The US program of targeted killings by drone in many cases violates international law, including strict rules on the use of force and self-defense (ius ad bellum), principles and customs of war (ius in bello), and fundamental human rights (namely the right to life and physical integrity). The practice of using lethal force against individuals outside of any armed conflict, or – in the case of attacks conducted during an armed conflict – without determining their status (whether military targets or civilians) results in egregious violations of human rights and international (humanitarian) law.
European countries have been playing a key role in the US drone program of targeted killings overseas, which risks making them – lamong them Italy – complicit in violations of international law and/or criminal conduct.
Questions and answers regarding the FOIA request in Italy.
The Sigonella Air Base in Sicily is of strategic importance for US drone operations, in particular in Libya and other North African countries. Based on a – publicly undisclosed – agreement between Rome and Washington, it is understood that the US can operate armed drones from Sigonella subject to formal authorization by the Italian Commander. This could make Italy directly involved in drone attacks.
Under Article 5 of Legislative Decree No. 33/2013, as amended in 2016, everyone is entitled to request access to any documents held by the public administration; a denial is possible but limited to exceptional cases set out in Article 5-bis. It is a general principle of administrative law that a comprehensive justification must be provided for any such denials.
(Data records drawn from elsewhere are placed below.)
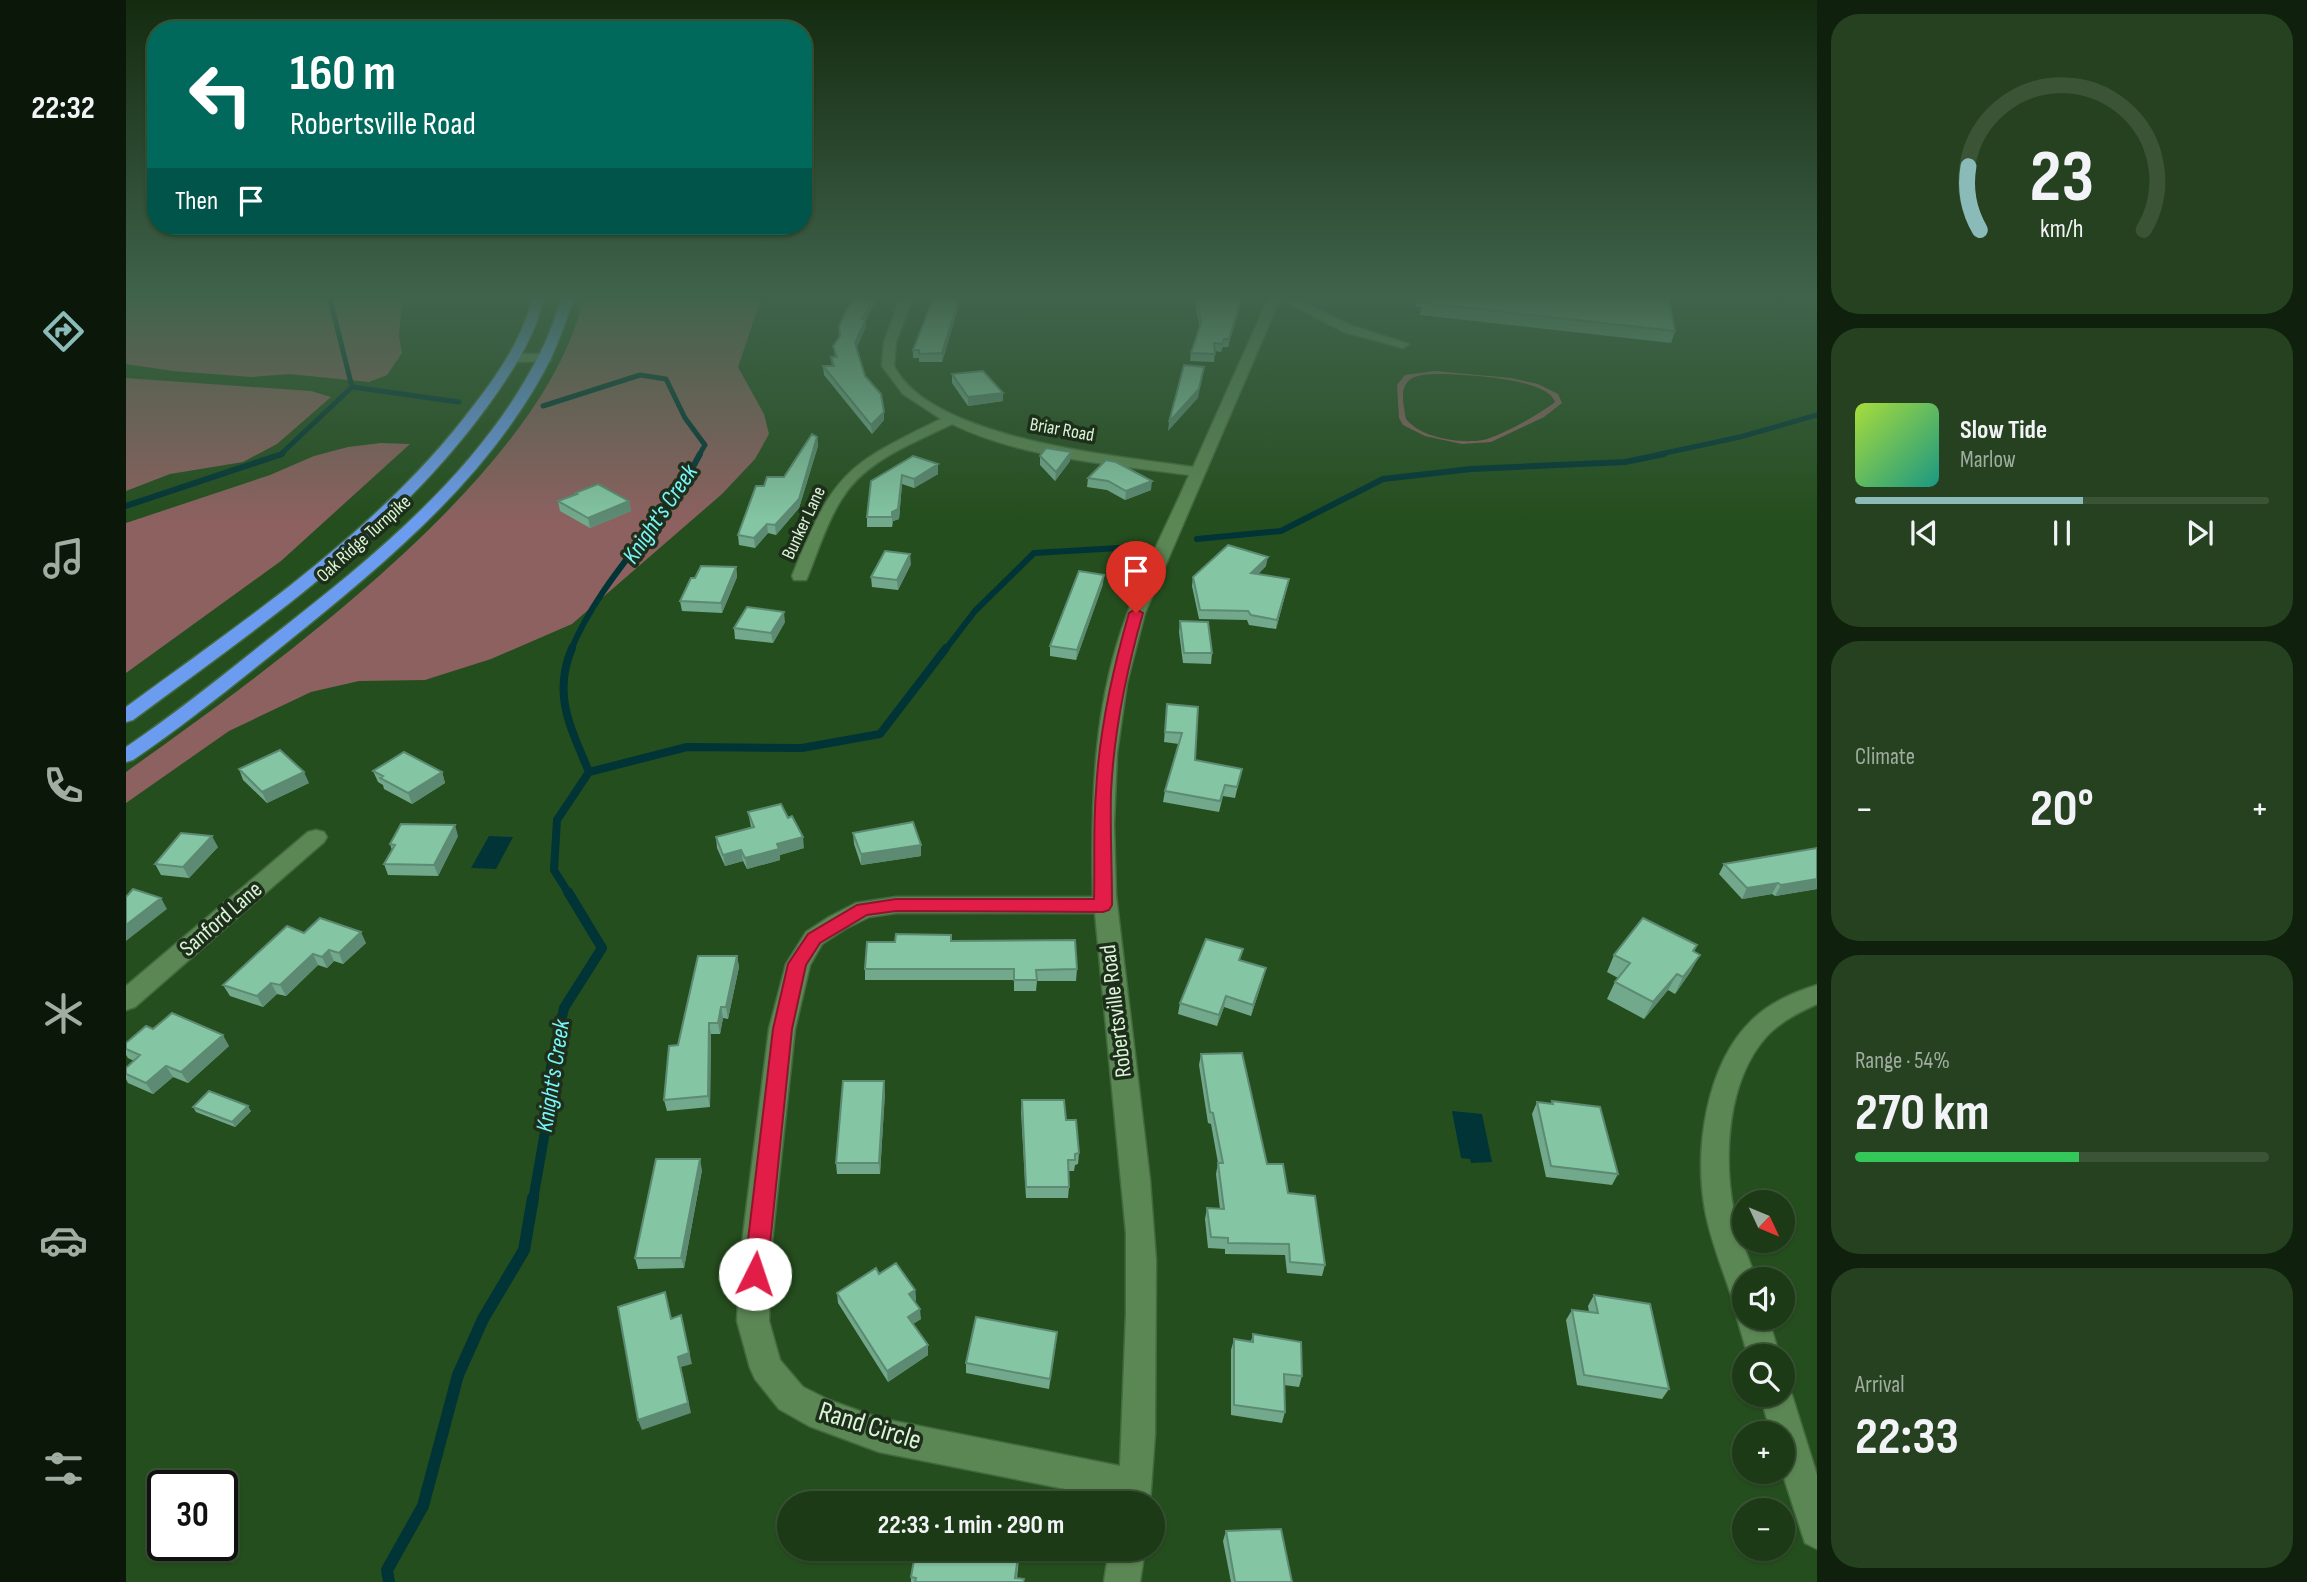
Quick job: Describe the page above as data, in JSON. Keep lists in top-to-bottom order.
{
  "streets": {
    "highway": ["Oak Ridge Turnpike"],
    "street": [
      "Briar Road",
      "Bunker Lane",
      "Sanford Lane",
      "Robertsville Road",
      "Rand Circle"
    ]
  },
  "crossings": [
    ["Briar Road", "Bunker Lane"],
    ["Briar Road", "Robertsville Road"],
    ["Robertsville Road", "Rand Circle"]
  ],
  "water": ["Knight's Creek"],
  "north": "bottom right",
  "page": {
    "tabs": "22:32",
    "turn": ["160 m", "Robertsville Road"],
    "then": "Then",
    "song": ["Slow Tide", "Marlow"],
    "tile": [
      "Climate",
      ["Range · 54%", "270 km"],
      ["Arrival", "22:33"]
    ],
    "heat": ["−", "20°", "+"],
    "map_buttons": ["+", "−"],
    "limit": "30",
    "trip": "22:33 · 1 min · 290 m",
    "gauge": ["23", "km/h"]
  }
}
A public administration body must respond to a request for information within 30 days; if it fails to do so, or denies access, according to Article 5 Paragraph 7 of Legislative Decree 33/2013 the applicant can file a request to a higher authority (“Responsabile della prevenzione della corruzione e della trasparenza”) within the administration to have the decision reviewed within a maximum of 20 days. This authority denied ECCHR’s requests for review in this case. ECCHR then filed a complaint to the administrative tribunal (TAR) and ultimately appealed to the Italian Supreme Administrative Court.
Measures taken by administrative authorities can generally be challenged at the regional administrative tribunal (Tribunale Amministrativo Regionale, TAR) in Rome. In July 2017, ECCHR filed a judicial complaint to the TAR regarding the denial of access, on the basis that insufficient reasons were given for the decision. In particular, Italian authorities failed to properly justify why the publication of the requested documents would endanger Italy’s defense or security interests or international relations and failed to properly consider the right to be informed about issues that are extremely relevant for public interest.
In December 2017, the TAR dismissed ECCHR’s complaint on procedural – and not substantial – grounds. In particular, the TAR found that the complaint was inadmissible due to the failure to notify possible counterparts of the complaint. These counterparts were generically identified by the administrative judge as “the Government of the United States of America.” In March 2018, ECCHR filed an appeal against the decision of the TAR before the Consiglio di Stato (Supreme Administrative Court).
The appeal to the Consiglio di Stato was filed by ECCHR in March 2018 and a decision was delivered in October 2019. The court referred the case back to the regional court still reaffirming the procedural obligations for ECCHR.
ECCHR resumed the case at the TAR, complying with the Consiglio di Stato procedural request. The new hearing is set for 1 July 2020.